• **TRAVAIL DEMANDÉ**:
#1 Répondez aux questions suivantes à partir de l'extrait sur le pétrole.
(a) Quelle formule Yves Cochet emploie-t-il à la place de « la fin du pétrole » ?
(b) En quel sens le mot « apocalypse » doit-il être compris ?
(c) Quelles valeurs cardinales s'agit-il d'essayer de conserver ?
#2 Reprenez le fil de l'extrait sur le pétrole après sa dernière phrase et poursuivez-le.

• **EXTRAIT DU TEXTE**:
··········

Le 31  octobre 2005 par Yves Cochet

Vous prophétisez une fin du pétrole apocalyptique, vous y croyez vraiment ou c’est juste pour frapper les esprits ?

Je ne suis pas prophète, je m’exerce à la prospective politique. Je n’annonce pas "la fin du pétrole", mais "la fin du pétrole bon marché". Le mot "apocalypse" doit être compris en son sens étymologique d’"avertissement". Mais, oui, je veux frapper les esprits, en analysant le plus justement (justesse + justice) le mouvement matériel du monde. A cette fin, le plus important est, pour chacun d’entre nous, de déconstruire nos représentations issues du passé afin d’être ouvert aux signaux du futur, de rechercher une vision partagée de l’avenir. Sans changement de nos représentations, pas de changement de la réalité elle-même.

Ne peut-on considérer que la fin du pétrole soit plutôt une chance face au réchauffement climatique ?

Derechef, il n’est pas question de "fin du pétrole", mais de l’entrée du monde dans l’ère de l’énergie chère, pour toujours. Il est politiquement imprudent de croire que les groupes humains qui ont poussé et poussent à la consommation de pétrole s’arrêteront de le faire. Nous pouvons seulement ralentir, réduire, faire décroître la consommation de pétrole afin d’atténuer la vitesse du changement climatique (aval du carbone) et d’essayer de conserver les valeurs cardinales de la paix, de la démocratie et de la solidarité en repoussant, lissant, rabotant le choc du Peak Oil (amont du carbone).

··········

• **ENREGISTREMENTS**:
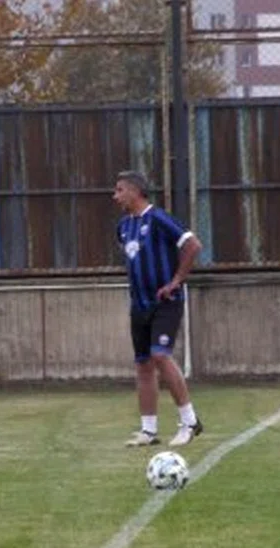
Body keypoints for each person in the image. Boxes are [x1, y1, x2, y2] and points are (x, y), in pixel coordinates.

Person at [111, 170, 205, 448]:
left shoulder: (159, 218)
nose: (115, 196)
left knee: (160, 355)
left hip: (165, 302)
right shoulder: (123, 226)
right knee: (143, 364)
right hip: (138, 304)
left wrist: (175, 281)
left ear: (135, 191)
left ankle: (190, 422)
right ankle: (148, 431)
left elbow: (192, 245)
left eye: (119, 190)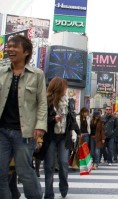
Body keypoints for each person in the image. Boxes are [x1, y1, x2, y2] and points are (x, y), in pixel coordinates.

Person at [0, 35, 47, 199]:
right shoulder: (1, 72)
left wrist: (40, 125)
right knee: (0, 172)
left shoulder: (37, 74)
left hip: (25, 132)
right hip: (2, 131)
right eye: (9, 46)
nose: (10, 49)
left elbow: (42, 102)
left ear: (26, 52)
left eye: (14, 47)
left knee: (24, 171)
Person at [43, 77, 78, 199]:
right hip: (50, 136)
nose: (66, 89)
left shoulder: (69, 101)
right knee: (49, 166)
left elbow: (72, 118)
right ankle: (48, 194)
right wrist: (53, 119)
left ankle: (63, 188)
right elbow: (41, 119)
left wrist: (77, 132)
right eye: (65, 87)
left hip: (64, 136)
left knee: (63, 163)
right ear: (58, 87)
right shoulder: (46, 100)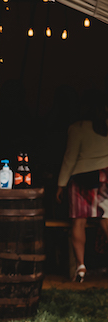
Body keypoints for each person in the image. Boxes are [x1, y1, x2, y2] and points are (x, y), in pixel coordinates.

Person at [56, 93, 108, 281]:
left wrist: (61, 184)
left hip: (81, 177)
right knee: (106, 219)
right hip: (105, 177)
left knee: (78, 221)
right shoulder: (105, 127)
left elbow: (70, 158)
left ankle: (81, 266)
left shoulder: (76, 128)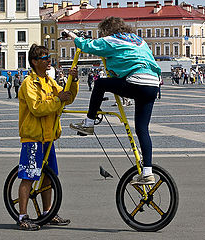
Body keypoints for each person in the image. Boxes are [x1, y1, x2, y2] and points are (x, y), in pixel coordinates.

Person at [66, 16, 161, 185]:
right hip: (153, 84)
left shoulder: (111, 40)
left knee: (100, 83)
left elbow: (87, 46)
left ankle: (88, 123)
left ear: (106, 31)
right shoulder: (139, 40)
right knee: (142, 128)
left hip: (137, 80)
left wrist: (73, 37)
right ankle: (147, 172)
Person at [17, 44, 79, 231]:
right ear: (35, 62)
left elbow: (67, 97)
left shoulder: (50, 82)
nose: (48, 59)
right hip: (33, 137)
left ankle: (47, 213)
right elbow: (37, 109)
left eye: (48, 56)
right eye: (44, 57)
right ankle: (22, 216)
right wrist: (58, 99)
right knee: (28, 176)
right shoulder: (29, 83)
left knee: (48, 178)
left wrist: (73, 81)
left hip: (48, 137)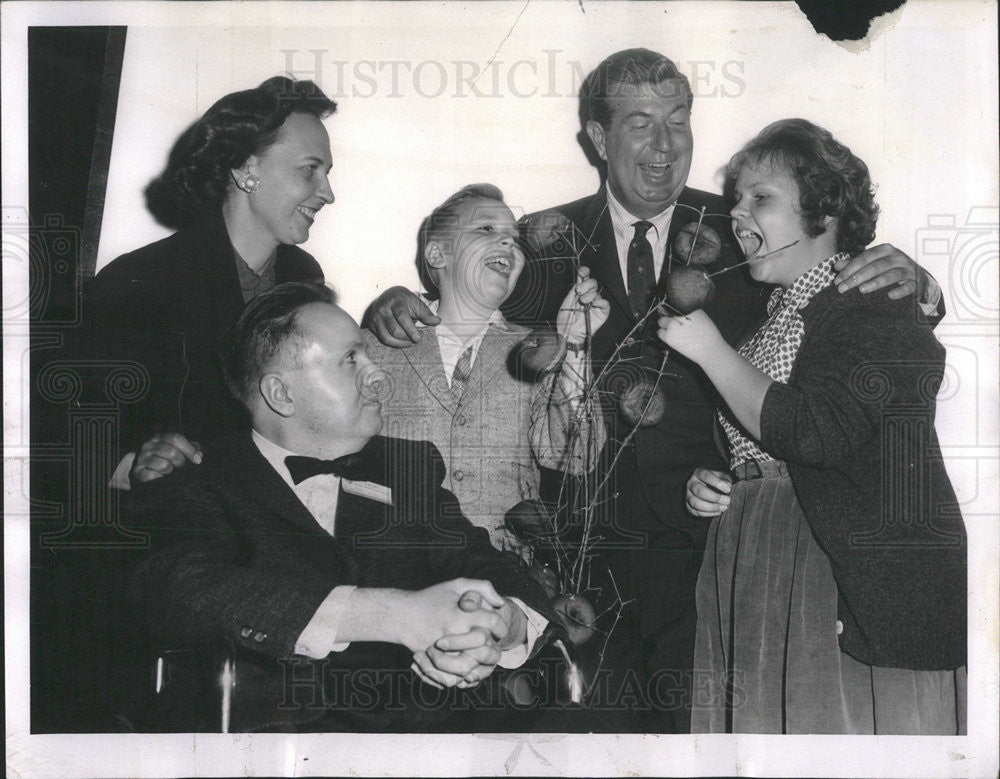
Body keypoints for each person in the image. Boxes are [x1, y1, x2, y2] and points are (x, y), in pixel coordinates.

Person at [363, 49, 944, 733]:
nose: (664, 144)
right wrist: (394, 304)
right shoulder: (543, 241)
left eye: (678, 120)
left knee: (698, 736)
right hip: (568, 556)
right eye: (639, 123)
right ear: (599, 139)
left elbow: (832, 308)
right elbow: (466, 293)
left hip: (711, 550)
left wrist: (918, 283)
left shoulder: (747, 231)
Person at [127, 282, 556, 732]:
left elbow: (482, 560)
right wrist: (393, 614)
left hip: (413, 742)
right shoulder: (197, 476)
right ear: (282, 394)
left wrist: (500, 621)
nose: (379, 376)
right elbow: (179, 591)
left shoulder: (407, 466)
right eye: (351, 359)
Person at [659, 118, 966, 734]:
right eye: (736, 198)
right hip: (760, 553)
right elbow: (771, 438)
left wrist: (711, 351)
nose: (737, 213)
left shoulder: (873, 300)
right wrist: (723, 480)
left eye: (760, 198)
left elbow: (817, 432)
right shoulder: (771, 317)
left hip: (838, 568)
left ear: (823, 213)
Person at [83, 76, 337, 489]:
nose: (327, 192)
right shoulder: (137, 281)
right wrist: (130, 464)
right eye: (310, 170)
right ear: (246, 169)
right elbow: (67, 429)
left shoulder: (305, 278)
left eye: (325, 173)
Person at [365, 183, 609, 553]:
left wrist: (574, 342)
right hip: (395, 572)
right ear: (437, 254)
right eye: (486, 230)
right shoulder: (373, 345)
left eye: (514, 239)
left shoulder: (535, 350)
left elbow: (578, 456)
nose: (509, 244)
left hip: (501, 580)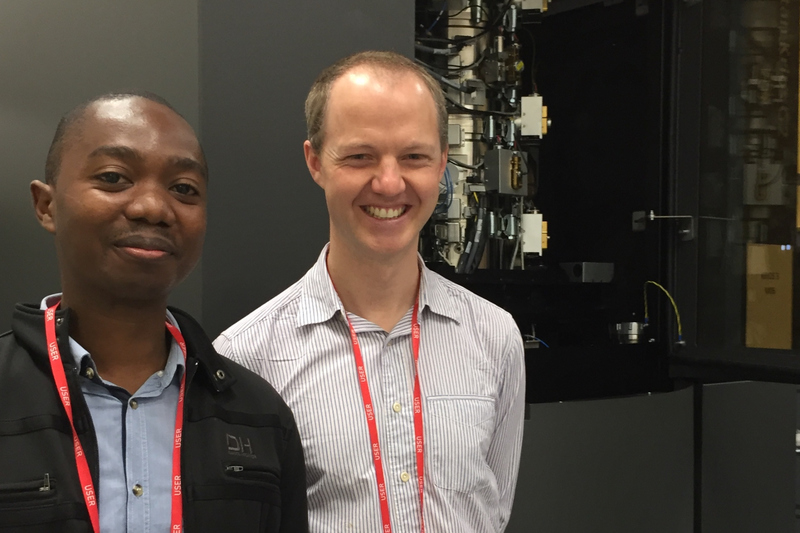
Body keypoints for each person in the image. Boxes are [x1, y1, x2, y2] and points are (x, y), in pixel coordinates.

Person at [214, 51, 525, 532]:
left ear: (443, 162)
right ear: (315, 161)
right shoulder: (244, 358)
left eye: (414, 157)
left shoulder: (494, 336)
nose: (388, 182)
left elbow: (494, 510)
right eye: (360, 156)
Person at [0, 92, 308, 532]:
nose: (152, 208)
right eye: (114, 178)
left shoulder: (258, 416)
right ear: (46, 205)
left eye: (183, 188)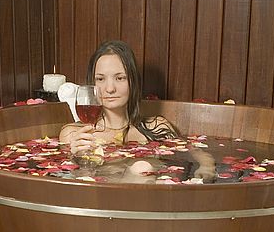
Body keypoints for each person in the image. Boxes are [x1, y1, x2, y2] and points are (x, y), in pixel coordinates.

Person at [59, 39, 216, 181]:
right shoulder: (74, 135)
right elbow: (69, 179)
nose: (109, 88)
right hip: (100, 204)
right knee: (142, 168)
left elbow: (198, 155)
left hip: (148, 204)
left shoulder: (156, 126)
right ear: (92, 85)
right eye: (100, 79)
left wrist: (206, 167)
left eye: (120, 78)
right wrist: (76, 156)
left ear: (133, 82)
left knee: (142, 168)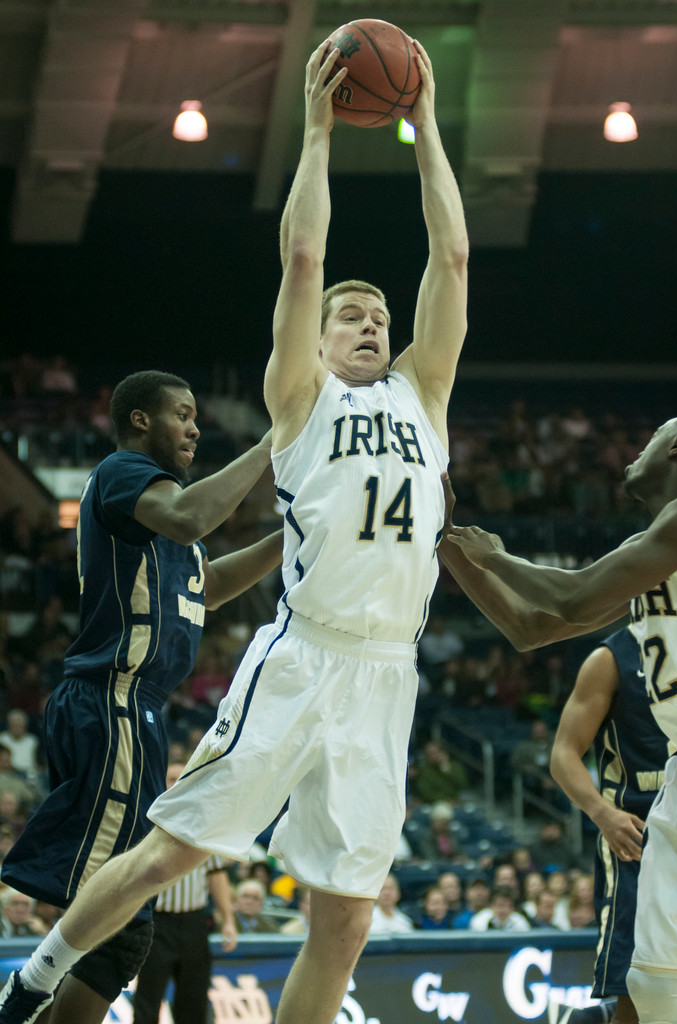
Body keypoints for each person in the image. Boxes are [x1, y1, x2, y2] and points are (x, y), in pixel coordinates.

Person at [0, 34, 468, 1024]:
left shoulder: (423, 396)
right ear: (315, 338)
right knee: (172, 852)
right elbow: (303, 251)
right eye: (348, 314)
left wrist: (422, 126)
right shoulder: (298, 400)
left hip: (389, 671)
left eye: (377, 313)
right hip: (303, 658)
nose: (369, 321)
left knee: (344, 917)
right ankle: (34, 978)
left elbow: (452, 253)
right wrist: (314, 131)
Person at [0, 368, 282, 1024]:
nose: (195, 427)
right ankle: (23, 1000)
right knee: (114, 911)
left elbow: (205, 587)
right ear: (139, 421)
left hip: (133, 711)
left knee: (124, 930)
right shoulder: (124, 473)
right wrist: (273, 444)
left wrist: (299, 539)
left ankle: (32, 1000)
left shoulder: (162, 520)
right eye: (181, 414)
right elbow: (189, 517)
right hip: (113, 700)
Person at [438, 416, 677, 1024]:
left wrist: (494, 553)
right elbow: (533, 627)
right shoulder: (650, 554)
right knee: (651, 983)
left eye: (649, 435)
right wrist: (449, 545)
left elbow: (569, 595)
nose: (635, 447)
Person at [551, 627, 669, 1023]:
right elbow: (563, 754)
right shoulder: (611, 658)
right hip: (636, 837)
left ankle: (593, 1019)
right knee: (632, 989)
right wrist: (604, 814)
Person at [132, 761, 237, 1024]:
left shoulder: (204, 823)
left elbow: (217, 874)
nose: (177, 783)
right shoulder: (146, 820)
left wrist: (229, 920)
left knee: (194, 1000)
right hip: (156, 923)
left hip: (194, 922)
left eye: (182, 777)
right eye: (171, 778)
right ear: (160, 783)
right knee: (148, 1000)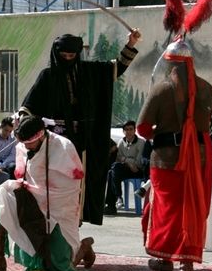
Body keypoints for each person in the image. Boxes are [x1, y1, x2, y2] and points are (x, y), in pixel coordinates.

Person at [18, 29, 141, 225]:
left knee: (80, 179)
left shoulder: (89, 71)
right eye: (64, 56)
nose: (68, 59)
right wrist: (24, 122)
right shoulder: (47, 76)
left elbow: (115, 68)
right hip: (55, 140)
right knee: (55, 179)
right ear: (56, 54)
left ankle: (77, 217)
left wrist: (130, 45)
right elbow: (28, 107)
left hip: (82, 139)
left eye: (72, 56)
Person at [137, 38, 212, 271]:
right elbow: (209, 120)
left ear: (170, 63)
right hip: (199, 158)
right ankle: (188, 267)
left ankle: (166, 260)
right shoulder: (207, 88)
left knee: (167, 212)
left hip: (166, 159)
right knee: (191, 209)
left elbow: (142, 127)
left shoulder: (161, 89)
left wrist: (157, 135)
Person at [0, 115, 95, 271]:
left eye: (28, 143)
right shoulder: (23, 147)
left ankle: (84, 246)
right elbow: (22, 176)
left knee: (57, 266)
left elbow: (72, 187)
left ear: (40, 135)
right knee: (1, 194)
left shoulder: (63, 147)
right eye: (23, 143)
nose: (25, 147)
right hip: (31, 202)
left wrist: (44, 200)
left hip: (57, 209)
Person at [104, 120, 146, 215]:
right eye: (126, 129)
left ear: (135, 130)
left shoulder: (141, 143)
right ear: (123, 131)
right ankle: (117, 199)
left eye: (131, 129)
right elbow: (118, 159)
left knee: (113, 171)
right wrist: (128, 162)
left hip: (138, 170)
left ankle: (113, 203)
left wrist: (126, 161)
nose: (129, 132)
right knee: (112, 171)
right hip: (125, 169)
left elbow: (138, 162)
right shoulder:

··········

• **RÉPONSES ATTENDUES**:
#1
(a) « la fin du pétrole bon marché »
(b) En son sens étymologique d'« avertissement ».
(c) La paix, la démocratie et la solidarité.

#2
D’après vous, que pourrions nous faire ?

Une seule orientation : la sobriété. Exemples de premier niveau : dans le secteur de la mobilité (transports), remplacer la philosophie actuelle des pays riches "plus loin, plus vite, plus souvent, et moins cher" par "moins loin, moins vite, moins souvent, et (de toute façon) plus cher" ; dans le secteur agroalimentaire, remplacer la philosophie actuelle des pays riches "alimentation toutes saisons, tous continents, toutes viandes" par "alimentation plus saisonnière, plus local, plus végétale". La sobriété peut se décliner en centaines de mesures de second niveau, dans tous les domaines, à tous les échelons (voir mon livre).